Striving to get along
Some excellent points about retailer and supplier relationships were brought up at a roundtable discussion held at the Private Label Manufacturer Association’s (PLMA) 2019 Annual Meeting & Leadership Conference held recently in Pebble Beach, Calif.
The roundtable was billed as the “Anniversary Panel,” as the PLMA was celebrating its 40th anniversary at the meeting. It was moderated by food industry consultants Michael Sansolo and Donna George, and included five private label veterans (some retired) who weren’t afraid to discuss some of the industry’s biggest happenings and challenges throughout the years.
One of the challenges discussed was relationships between retailers and suppliers. Of course, some retailers and suppliers will view relationships as golden opportunities to establish long-term (hopefully) deals that will lead to innovative private-branded products.
Regarding relationships, roundtable participant Tom Ewing, director of retail channel businesses for T. Marzetti Co., which provides salad dressings, dips and other products for private brands, said manufacturers believe that retailers need to cooperate more, and retailers believe that manufacturers need to have better prices.
“I don’t think that will ever change,” he added, noting that he understands that competition always forces retailers to keep an eye on their numbers and bottom lines, which is why they have to be concerned about prices.
But Ewing’s takeaway was clear: Even though retailers and manufacturers might be on the opposite side of the fence at times, they need to understand why that might occur.
From an innovation standpoint, roundtable participant James Tomshack, the former senior vice president of sales for Allegan, Mich.-based Perrigo Co., which offers private-branded pharmaceuticals, stressed that manufacturers must play a big role in innovation because they know more about their products than retailers ever will.
“The retailers understand the retail environment and their shoppers,” Tomshack said. “But the manufacturers understand their categories. So the manufacturers bring that [knowledge] to the retailers, and that’s how you move the conversation.”

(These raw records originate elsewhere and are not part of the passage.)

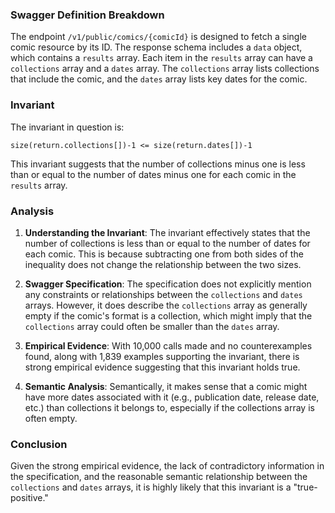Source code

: ### Swagger Definition Breakdown

The endpoint `/v1/public/comics/{comicId}` is designed to fetch a single comic resource by its ID. The response schema includes a `data` object, which contains a `results` array. Each item in the `results` array can have a `collections` array and a `dates` array. The `collections` array lists collections that include the comic, and the `dates` array lists key dates for the comic.

### Invariant

The invariant in question is:

`size(return.collections[])-1 <= size(return.dates[])-1`

This invariant suggests that the number of collections minus one is less than or equal to the number of dates minus one for each comic in the `results` array.

### Analysis

1. **Understanding the Invariant**: The invariant effectively states that the number of collections is less than or equal to the number of dates for each comic. This is because subtracting one from both sides of the inequality does not change the relationship between the two sizes.

2. **Swagger Specification**: The specification does not explicitly mention any constraints or relationships between the `collections` and `dates` arrays. However, it does describe the `collections` array as generally empty if the comic's format is a collection, which might imply that the `collections` array could often be smaller than the `dates` array.

3. **Empirical Evidence**: With 10,000 calls made and no counterexamples found, along with 1,839 examples supporting the invariant, there is strong empirical evidence suggesting that this invariant holds true.

4. **Semantic Analysis**: Semantically, it makes sense that a comic might have more dates associated with it (e.g., publication date, release date, etc.) than collections it belongs to, especially if the collections array is often empty.

### Conclusion

Given the strong empirical evidence, the lack of contradictory information in the specification, and the reasonable semantic relationship between the `collections` and `dates` arrays, it is highly likely that this invariant is a "true-positive."

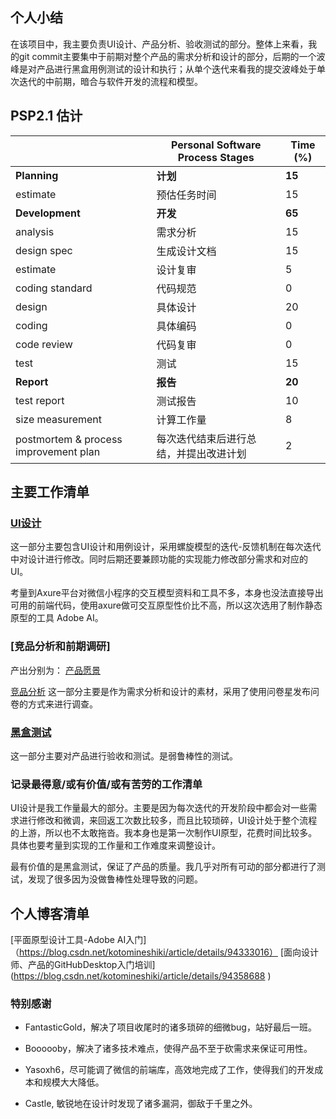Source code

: ﻿##  个人小结

在该项目中，我主要负责UI设计、产品分析、验收测试的部分。整体上来看，我的git commit主要集中于前期对整个产品的需求分析和设计的部分，后期的一个波峰是对产品进行黑盒用例测试的设计和执行；从单个迭代来看我的提交波峰处于单次迭代的中前期，暗合与软件开发的流程和模型。

## PSP2.1 估计

|                                       | **Personal Software Process Stages**   | **Time (%)** |
| ------------------------------------- | -------------------------------------- | ------------ |
| **Planning**                          | **计划**                               | **15**        |
| estimate                              | 预估任务时间                           | 15            |
| **Development**                       | **开发**                               | **65**      |
| analysis                              | 需求分析                               | 15           |
| design spec                           | 生成设计文档                           | 15            |
| estimate                              | 设计复审                               | 5            |
| coding standard                       | 代码规范                               | 0            |
| design                                | 具体设计                               | 20           |
| coding                                | 具体编码                               | 0           |
| code review                           | 代码复审                               | 0           |
| test                                  | 测试                                   | 15           |
| **Report**                            | **报告**                               | **20**       |
| test report                           | 测试报告                               | 10         |
| size measurement                      | 计算工作量                             | 8            |
| postmortem & process improvement plan | 每次迭代结束后进行总结，并提出改进计划 | 2            |

## 主要工作清单

### [UI设计](https://github.com/swsad/Dashboard/blob/master/documents/UI_design/UI_design)

这一部分主要包含UI设计和用例设计，采用螺旋模型的迭代-反馈机制在每次迭代中对设计进行修改。同时后期还要兼顾功能的实现能力修改部分需求和对应的UI。

考量到Axure平台对微信小程序的交互模型资料和工具不多，本身也没法直接导出可用的前端代码，使用axure做可交互原型性价比不高，所以这次选用了制作静态原型的工具 Adobe AI。

### [竞品分析和前期调研]
产出分别为：
[产品愿景](https://github.com/swsad/Dashboard/blob/master/documents/project_vision/projection_vision) 


[竞品分析](https://github.com/swsad/Dashboard/blob/master/documents/competitive_analysis/competitive_analysis)
这一部分主要是作为需求分析和设计的素材，采用了使用问卷星发布问卷的方式来进行调查。

### [黑盒测试](https://github.com/swsad/Dashboard/blob/master/documents/blackbox_design/blackbox_test)
这一部分主要对产品进行验收和测试。是弱鲁棒性的测试。

### 记录最得意/或有价值/或有苦劳的工作清单

UI设计是我工作量最大的部分。主要是因为每次迭代的开发阶段中都会对一些需求进行修改和微调，来回返工次数比较多，而且比较琐碎，UI设计处于整个流程的上游，所以也不太敢拖沓。我本身也是第一次制作UI原型，花费时间比较多。具体也要考量到实现的工作量和工作难度来调整设计。

最有价值的是黑盒测试，保证了产品的质量。我几乎对所有可动的部分都进行了测试，发现了很多因为没做鲁棒性处理导致的问题。

## 个人博客清单
[平面原型设计工具-Adobe AI入门]（https://blog.csdn.net/kotomineshiki/article/details/94333016）
[面向设计师、产品的GitHubDesktop入门培训] (https://blog.csdn.net/kotomineshiki/article/details/94358688 )

###  特别感谢
- FantasticGold，解决了项目收尾时的诸多琐碎的细微bug，站好最后一班。

- Boooooby，解决了诸多技术难点，使得产品不至于砍需求来保证可用性。

- Yasoxh6，尽可能调了微信的前端库，高效地完成了工作，使得我们的开发成本和规模大大降低。

- Castle, 敏锐地在设计时发现了诸多漏洞，御敌于千里之外。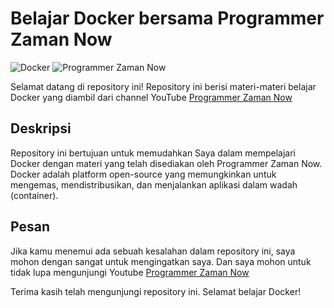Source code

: ﻿# Belajar Docker bersama Programmer Zaman Now

![Docker](https://www.docker.com/sites/default/files/d8/2019-07/Moby-logo.png)
![Programmer Zaman Now]([https://www.programmerzamannow.com/](https://yt3.ggpht.com/a/AATXAJzVlrveSWwW36TZWh32k1km1730tSZq4cXzW51hLA=s900-c-k-c0xffffffff-no-rj-mo))

Selamat datang di repository ini! Repository ini berisi materi-materi belajar Docker yang diambil dari channel YouTube [Programmer Zaman Now][def]

## Deskripsi
Repository ini bertujuan untuk memudahkan Saya dalam mempelajari Docker dengan materi yang telah disediakan oleh Programmer Zaman Now. Docker adalah platform open-source yang memungkinkan untuk mengemas, mendistribusikan, dan menjalankan aplikasi dalam wadah (container).

## Pesan
Jika kamu menemui ada sebuah kesalahan dalam repository ini, saya mohon dengan sangat untuk mengingatkan saya. Dan saya mohon untuk tidak lupa mengunjungi Youtube [Programmer Zaman Now][def]

Terima kasih telah mengunjungi repository ini. Selamat belajar Docker!


[def]: https://www.youtube.com/@ProgrammerZamanNow
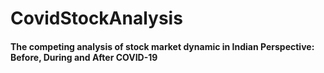 # CovidStockAnalysis
#### The competing analysis of stock market  dynamic in Indian Perspective: Before,  During and After COVID-19
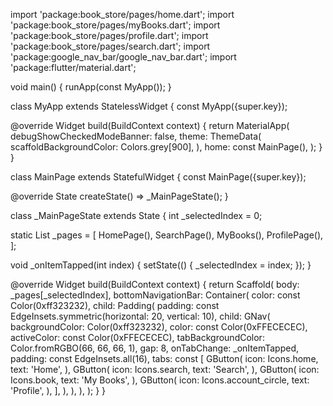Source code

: 

  import 'package:book_store/pages/home.dart';
import 'package:book_store/pages/myBooks.dart';
import 'package:book_store/pages/profile.dart';
import 'package:book_store/pages/search.dart';
import 'package:google_nav_bar/google_nav_bar.dart';
import 'package:flutter/material.dart';

void main() {
  runApp(const MyApp());
}

class MyApp extends StatelessWidget {
  const MyApp({super.key});

  @override
  Widget build(BuildContext context) {
    return MaterialApp(
      debugShowCheckedModeBanner: false,
      theme: ThemeData(
        scaffoldBackgroundColor: Colors.grey[900],
      ),
      home: const MainPage(),
    );
  }
}

class MainPage extends StatefulWidget {
  const MainPage({super.key});

  @override
  State<MainPage> createState() => _MainPageState();
}

class _MainPageState extends State<MainPage> {
  int _selectedIndex = 0;

  static List<Widget> _pages = <Widget>[
    HomePage(),
    SearchPage(),
    MyBooks(),
    ProfilePage(),
  ];

  void _onItemTapped(int index) {
    setState(() {
      _selectedIndex = index;
    });
  }

  @override
  Widget build(BuildContext context) {
    return Scaffold(
      body: _pages[_selectedIndex],
      bottomNavigationBar: Container(
        color: const Color(0xff323232),
        child: Padding(
          padding: const EdgeInsets.symmetric(horizontal: 20, vertical: 10),
          child: GNav(
            backgroundColor: Color(0xff323232),
            color: const Color(0xFFECECEC),
            activeColor: const Color(0xFFECECEC),
            tabBackgroundColor: Color.fromRGBO(66, 66, 66, 1),
            gap: 8,
            onTabChange: _onItemTapped,
            padding: const EdgeInsets.all(16),
            tabs: const [
              GButton(
                icon: Icons.home,
                text: 'Home',
              ),
              GButton(
                icon: Icons.search,
                text: 'Search',
              ),
              GButton(
                icon: Icons.book,
                text: 'My Books',
              ),
              GButton(
                icon: Icons.account_circle,
                text: 'Profile',
              ),
            ],
          ),
        ),
      ),
    );
  }
}
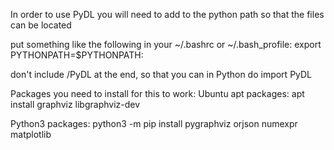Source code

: In order to use PyDL you will need to add to the python path so
that the files can be located

put something like the following in your ~/.bashrc or ~/.bash_profile:
 export PYTHONPATH=$PYTHONPATH:<path to where you downloaded PyDL>

don't include /PyDL at the end, so that you can in Python do
 import PyDL

Packages you need to install for this to work:
Ubuntu apt packages:
 apt install graphviz libgraphviz-dev

Python3 packages:
 python3 -m pip install pygraphviz orjson numexpr matplotlib
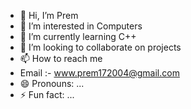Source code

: - 👋 Hi, I’m Prem
- 👀 I’m interested in Computers
- 🌱 I’m currently learning C++
- 💞️ I’m looking to collaborate on projects
- 📫 How to reach me
-   Email :- www.prem172004@gmail.com
- 😄 Pronouns: ...
- ⚡ Fun fact: ...

<!---
Prem172004/Prem172004 is a ✨ special ✨ repository because its `README.md` (this file) appears on your GitHub profile.
You can click the Preview link to take a look at your changes.
--->
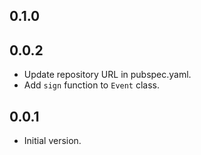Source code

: ## 0.1.0

## 0.0.2

- Update repository URL in pubspec.yaml.
- Add `sign` function to `Event` class.

## 0.0.1

- Initial version.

It’s also imperative that retailers and manufacturers talk about consumer insights, he added. If they don’t, then all they might talk about is price, which is not a good thing.
“[Talk about] consumer insights leads to innovation,” Tomshack stressed.
Roundtable participant Raymond Swain, vice president of corporate procurement at Commerce, Calif.-based Smart & Final, which operates about 300 grocery and foodservice stores in several Western states, said he “wholeheartedly concurs” that retailer and manufacturer discussions need to be a two-way street.
“We put a lot of work into finding out who are customers are, but there has to be collaboration between manufacturers and retailers,” he said, agreeing with Tomshack that, yes, manufacturers know more about their products than retailers do.
Tomshack said that retailers and manufacturers must strive to form distinct relationships.
“You can’t as a retailer or manufacturer treat everyone the same,” he added. “You have to develop partnerships.”